* [How to complete this task] Copy the data below word for word, line by line, omitting the pictures.

Collected data START

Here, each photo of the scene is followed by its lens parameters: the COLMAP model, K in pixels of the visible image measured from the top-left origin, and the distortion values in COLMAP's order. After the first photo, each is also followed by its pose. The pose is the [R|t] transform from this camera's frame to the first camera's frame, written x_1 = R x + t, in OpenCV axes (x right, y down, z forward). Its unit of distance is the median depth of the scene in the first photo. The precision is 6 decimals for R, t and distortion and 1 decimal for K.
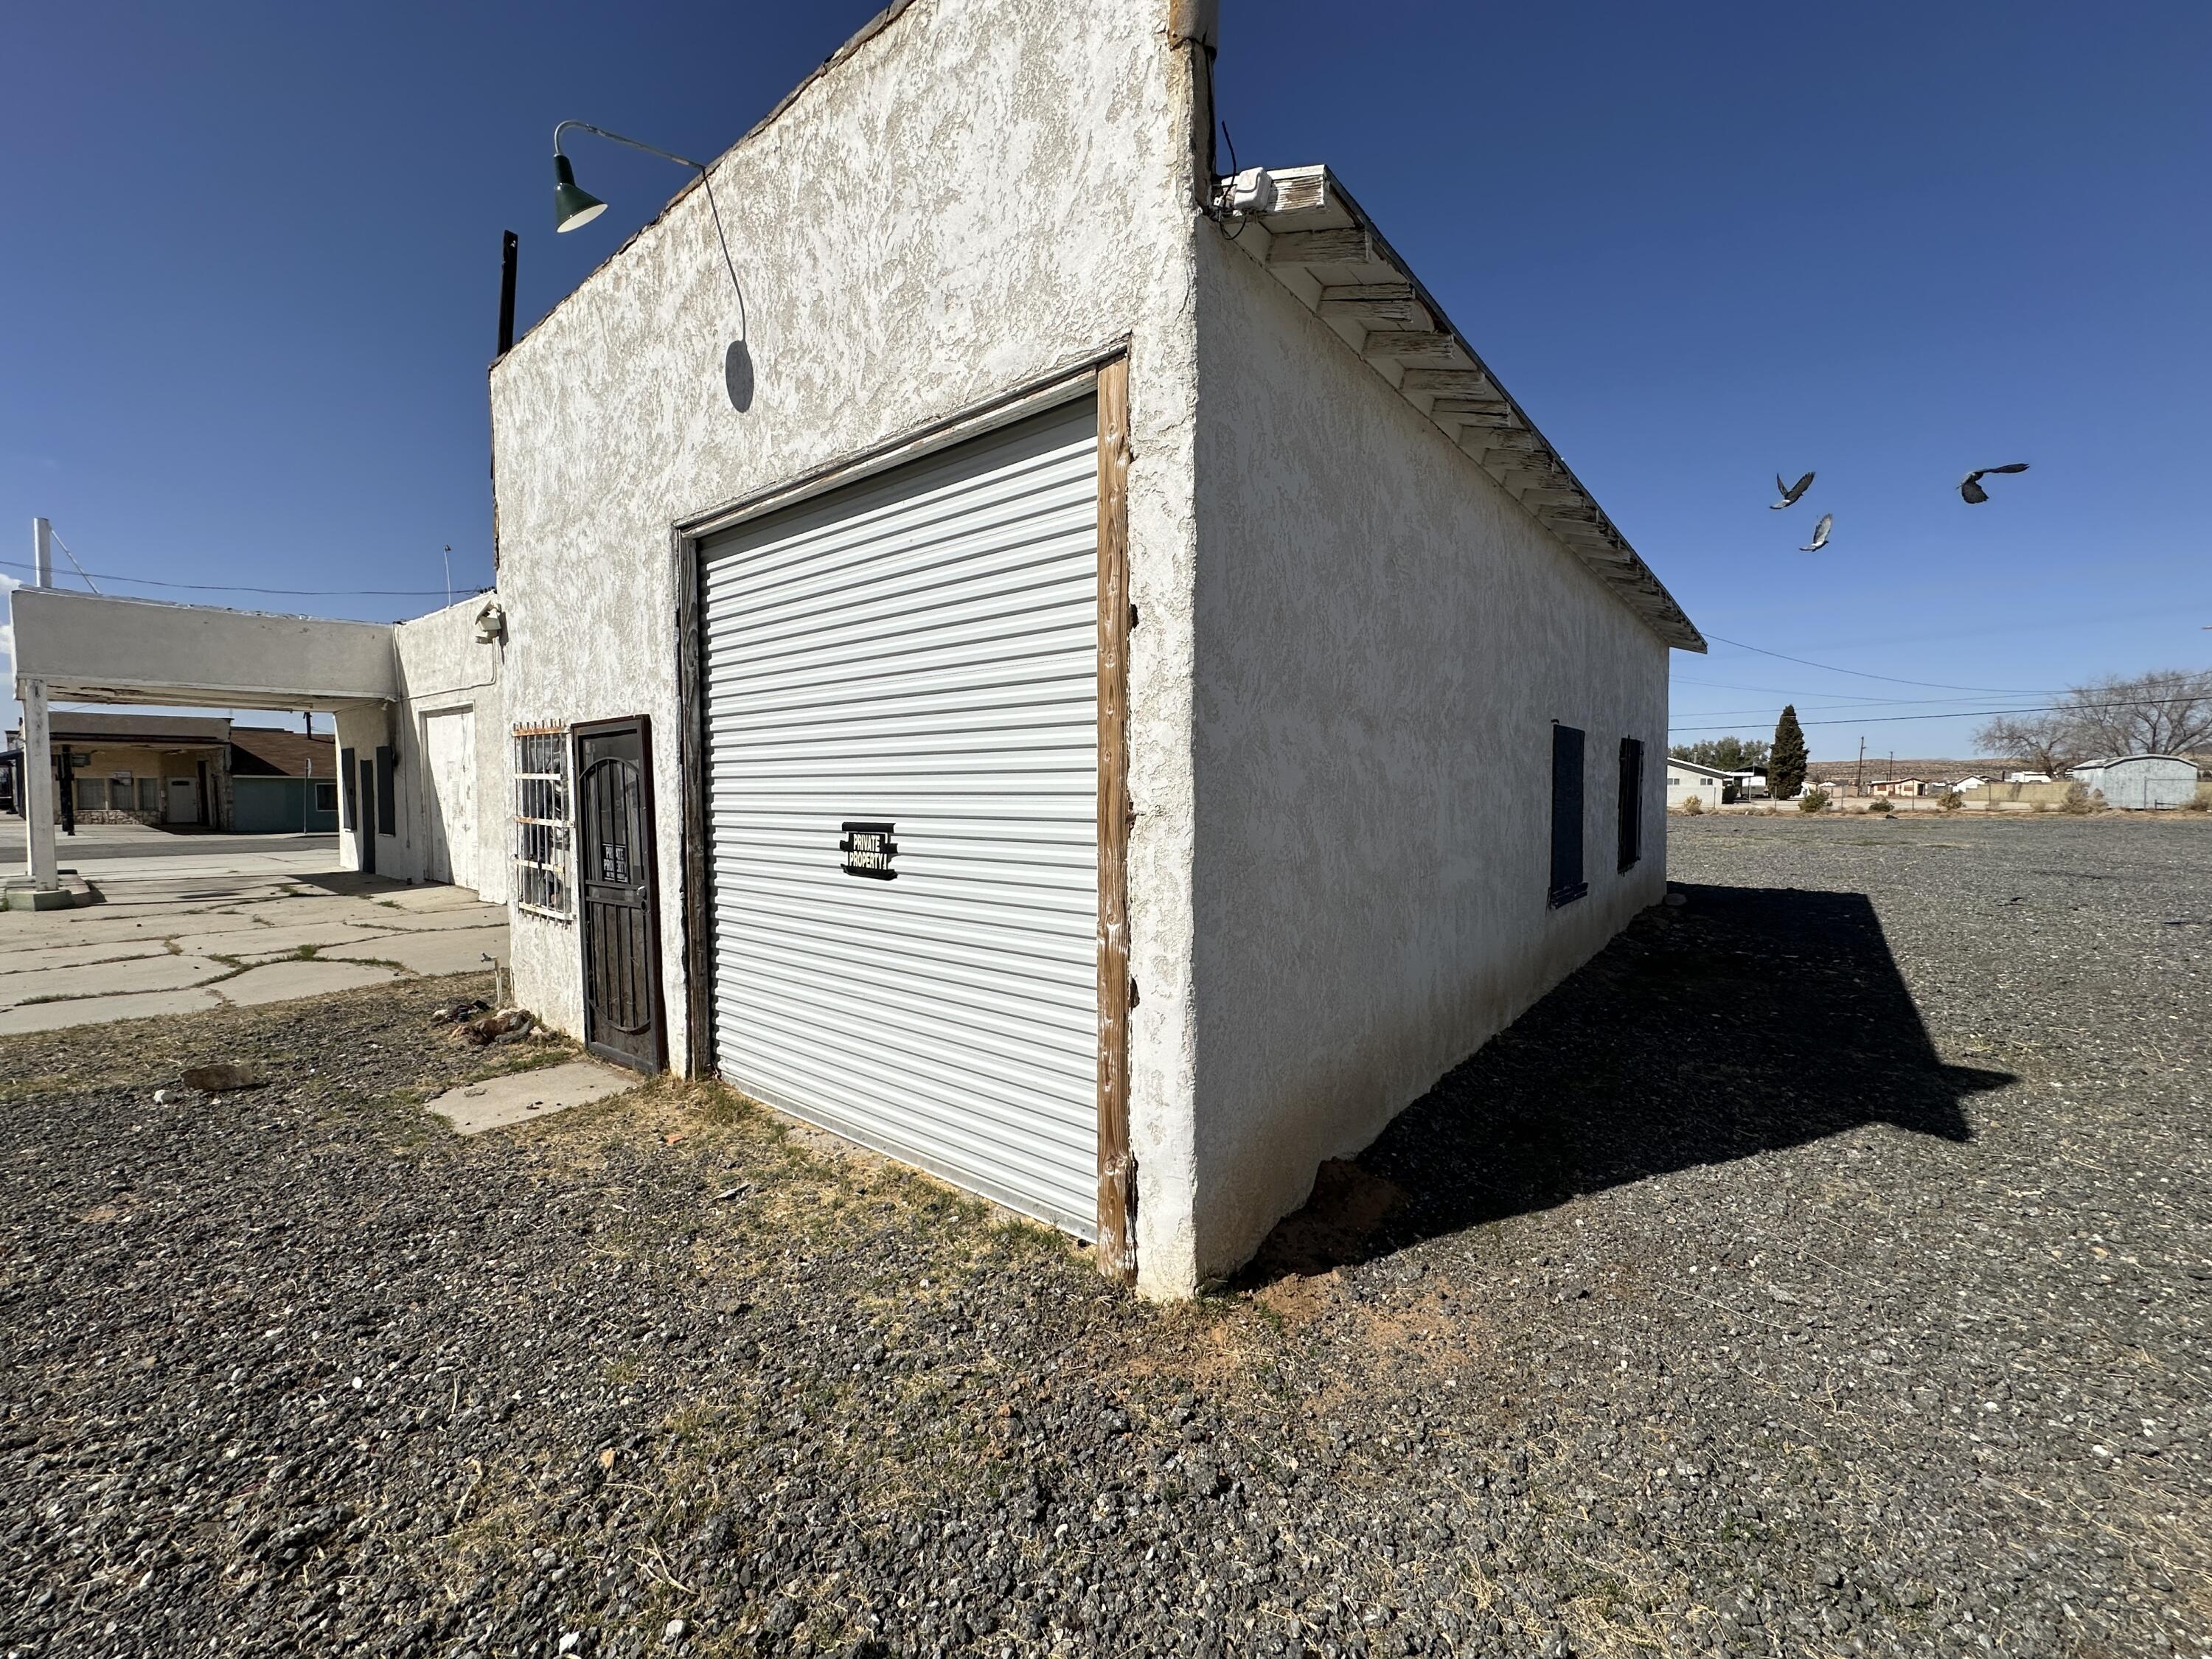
lens RADIAL K [[879.6, 0, 1111.9], [0, 879.6, 825.2], [0, 0, 1]] dist [-0.000574, 0.000131]
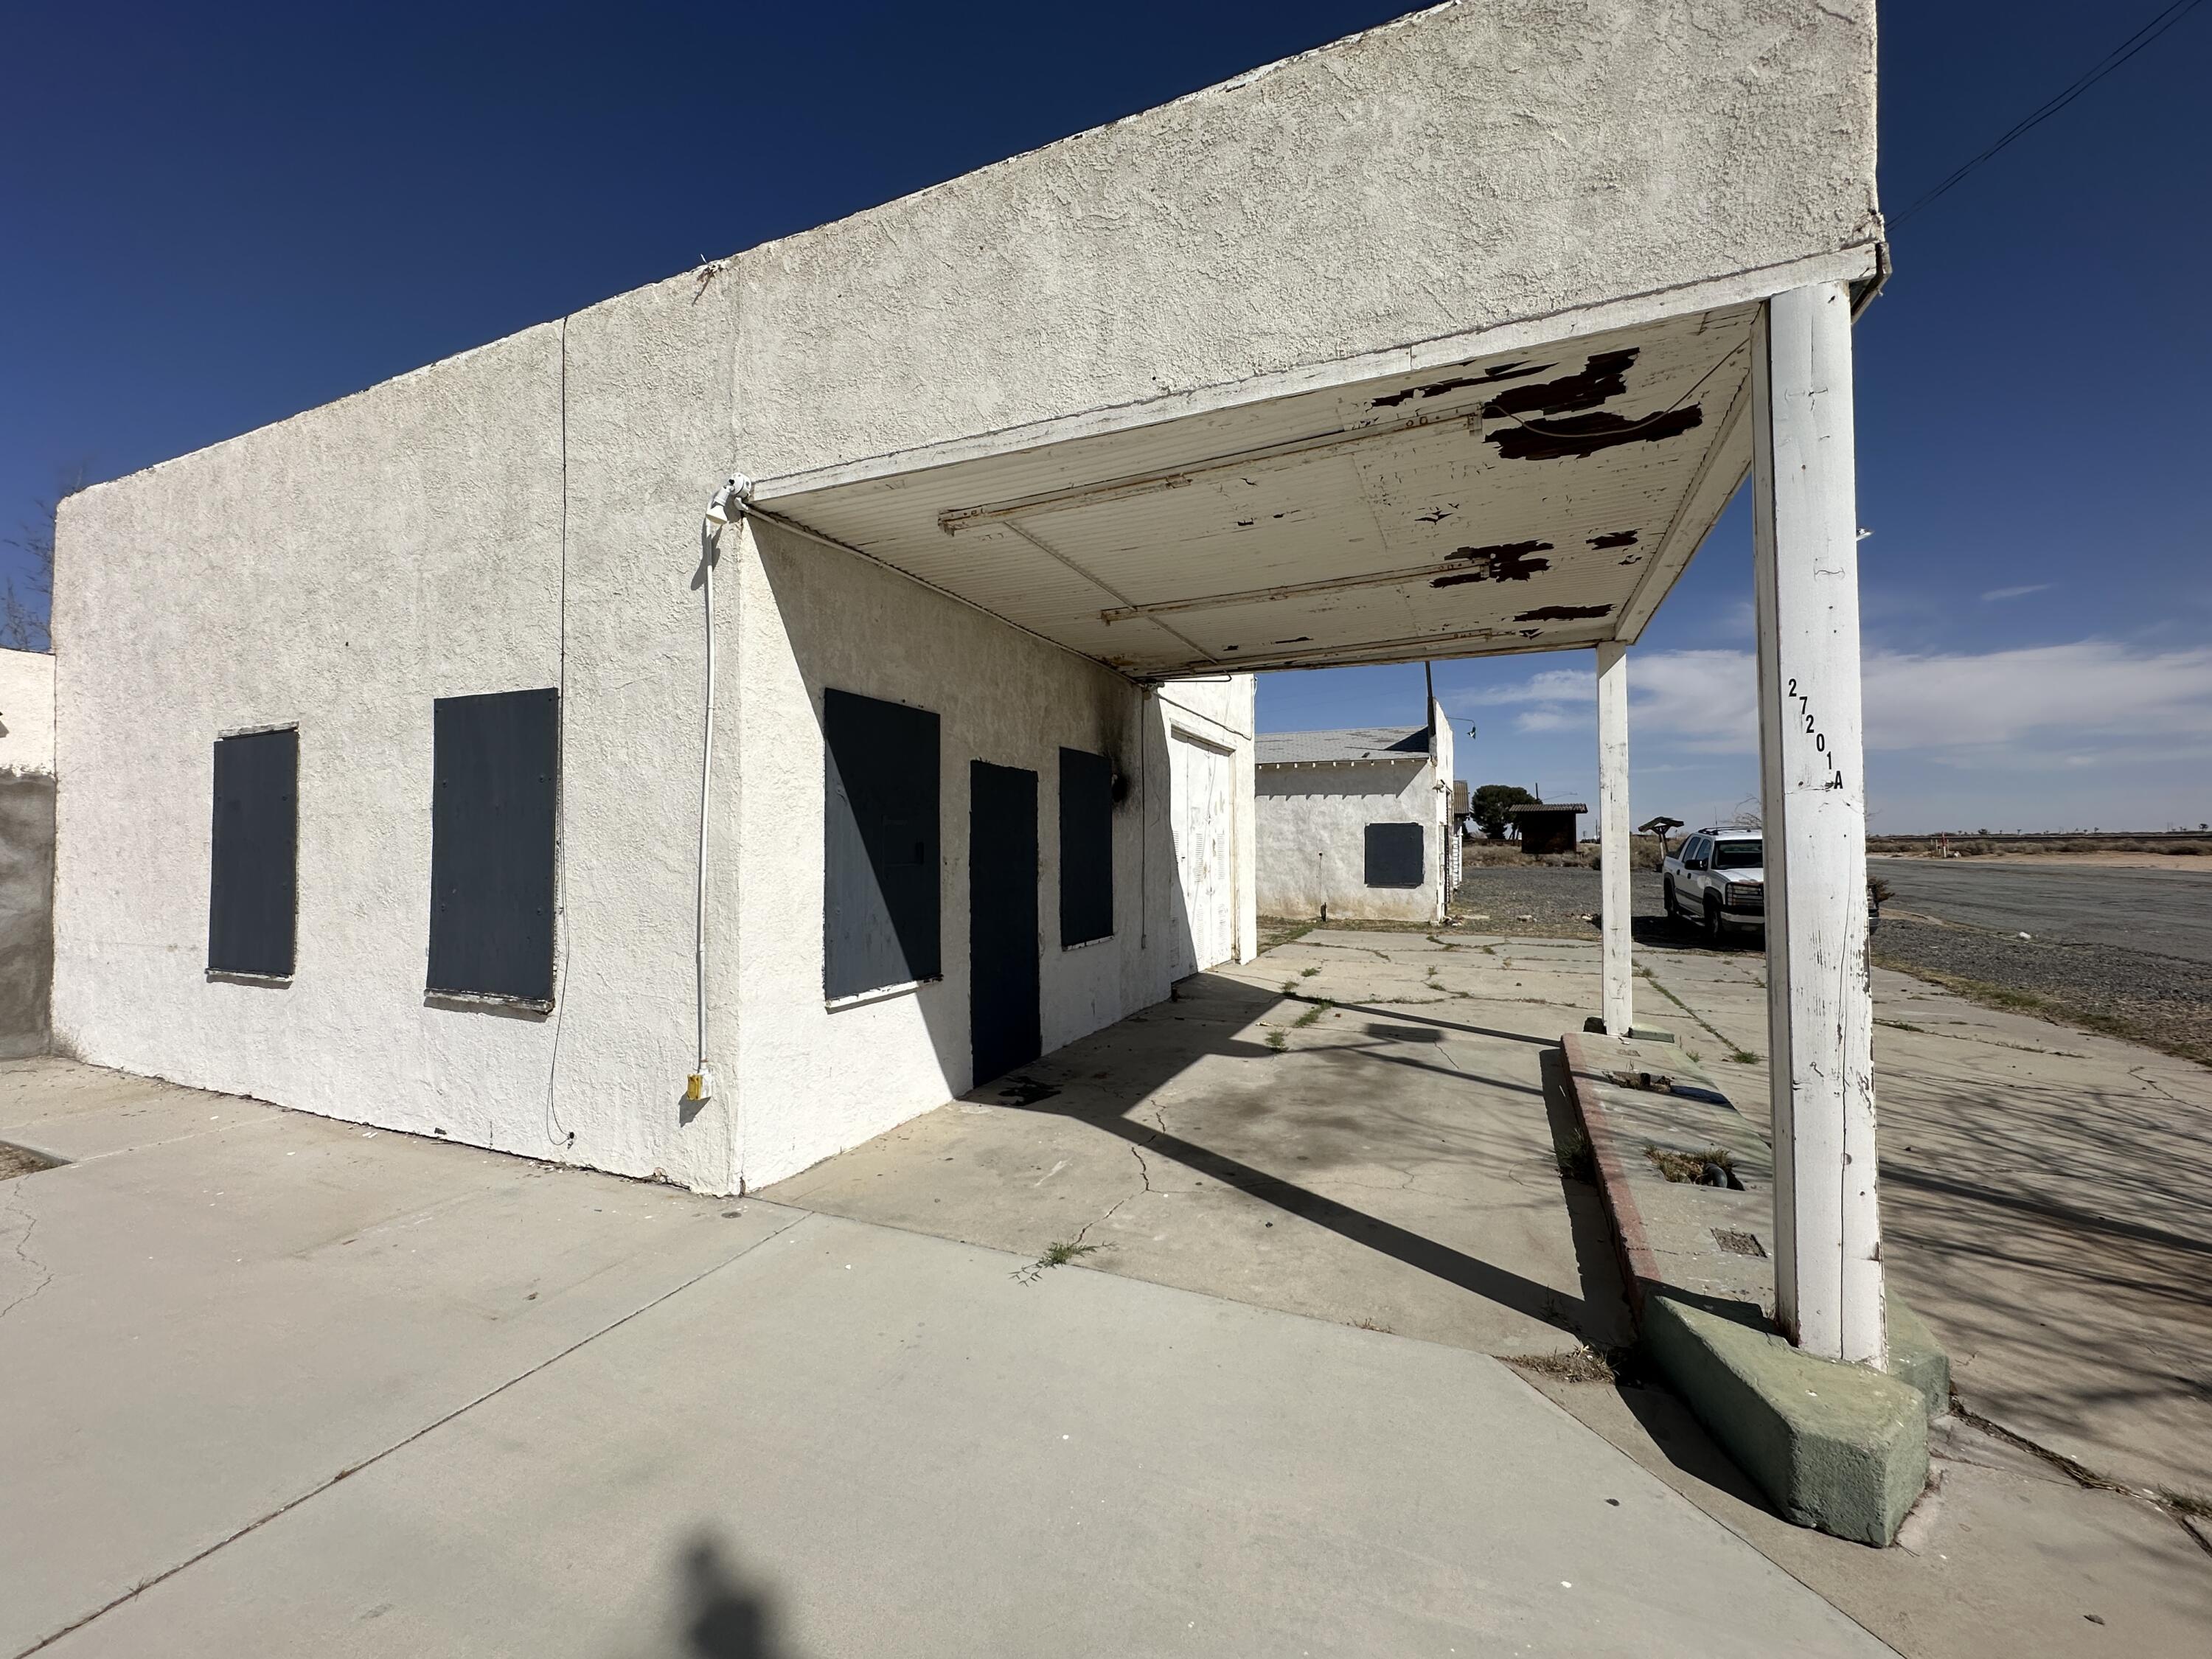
lens RADIAL K [[883.2, 0, 1106.0], [0, 883.2, 829.5], [0, 0, 1]] dist [-0.001127, 0.000276]
pose [[-0.255029, 0.019160, 0.966744, -4.254803], [0.045743, 0.998923, -0.007731, -0.149966], [-0.965851, 0.042250, -0.255631, 3.701449]]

Collected data END

* [Your response]
Here, each photo of the scene is followed by its lens parameters: the COLMAP model, K in pixels of the visible image measured from the top-left origin, and the distortion values in COLMAP's order. After the first photo, each is also followed by its pose. The pose is the [R|t] transform from this camera's frame to the first camera's frame, written x_1 = R x + t, in OpenCV axes (x right, y down, z forward). Its unit of distance is the median depth of the scene in the first photo. The precision is 6 decimals for R, t and distortion and 1 decimal for K.
lens RADIAL K [[879.6, 0, 1111.9], [0, 879.6, 825.2], [0, 0, 1]] dist [-0.000574, 0.000131]
lens RADIAL K [[883.2, 0, 1106.0], [0, 883.2, 829.5], [0, 0, 1]] dist [-0.001127, 0.000276]
pose [[-0.255029, 0.019160, 0.966744, -4.254803], [0.045743, 0.998923, -0.007731, -0.149966], [-0.965851, 0.042250, -0.255631, 3.701449]]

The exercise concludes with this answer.